Microservices Architecture – Avoiding Single Point of Failure

architectural-patternsArchitecturemicroservices

As far as I know, there are two commonly used patterns when dealing with services communication in a microservices architecture:

  1. Direct-calling other services. For example: Service A handles some data, then it needs to tell Service B to do something with that data. A knows B's endpoint URL and calls it directly.
  2. Using a bus (commonly a Message Queue) to dispatch messages which will be picked up by the single microservices. For example: A will send a message on a common queue, B will receive it and will know what to do.

Both have downsides:

  • Direct-calling other services leads to tight coupling services to other services. If you change service B, you'll likely need to adapt and re-deploy also all other services that interact with B.
  • Using a bus is cool because you don't need to know which service will be able to handle the request, but if the MQ fails for whatever reason it will become the single point of failure of the entire system.

So, what is the preferred way of managing service communications?

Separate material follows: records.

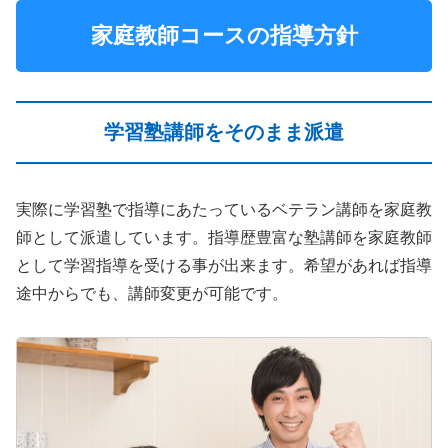
家庭教師コースの指導方針
学習塾講師をそのまま派遣
実際に学習塾で指導にあたっているベテラン講師を家庭教
師として派遣しています。指導歴豊富な塾講師を家庭教師
として学習指導を受ける事が出来ます。希望があれば指導
途中からでも、講師変更が可能です。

Do we have alternatives which can reduce failures and avoid tight-coupling between microservices?

Best Answer

As you rightly say, having a component dedicated to pass around messages is definitely better than having every service responsible for knowing how exactly to reach all collaborating services. Therefore, message queues, communication buses etc. are a good idea.

And if they become a single point of failure? Well, you do what you always do for robustness and scaling: you deploy multiple instances of the message queue. If your environment can't keep any of them up, chances are you're not going to get any useful work done anyway. Problem solved.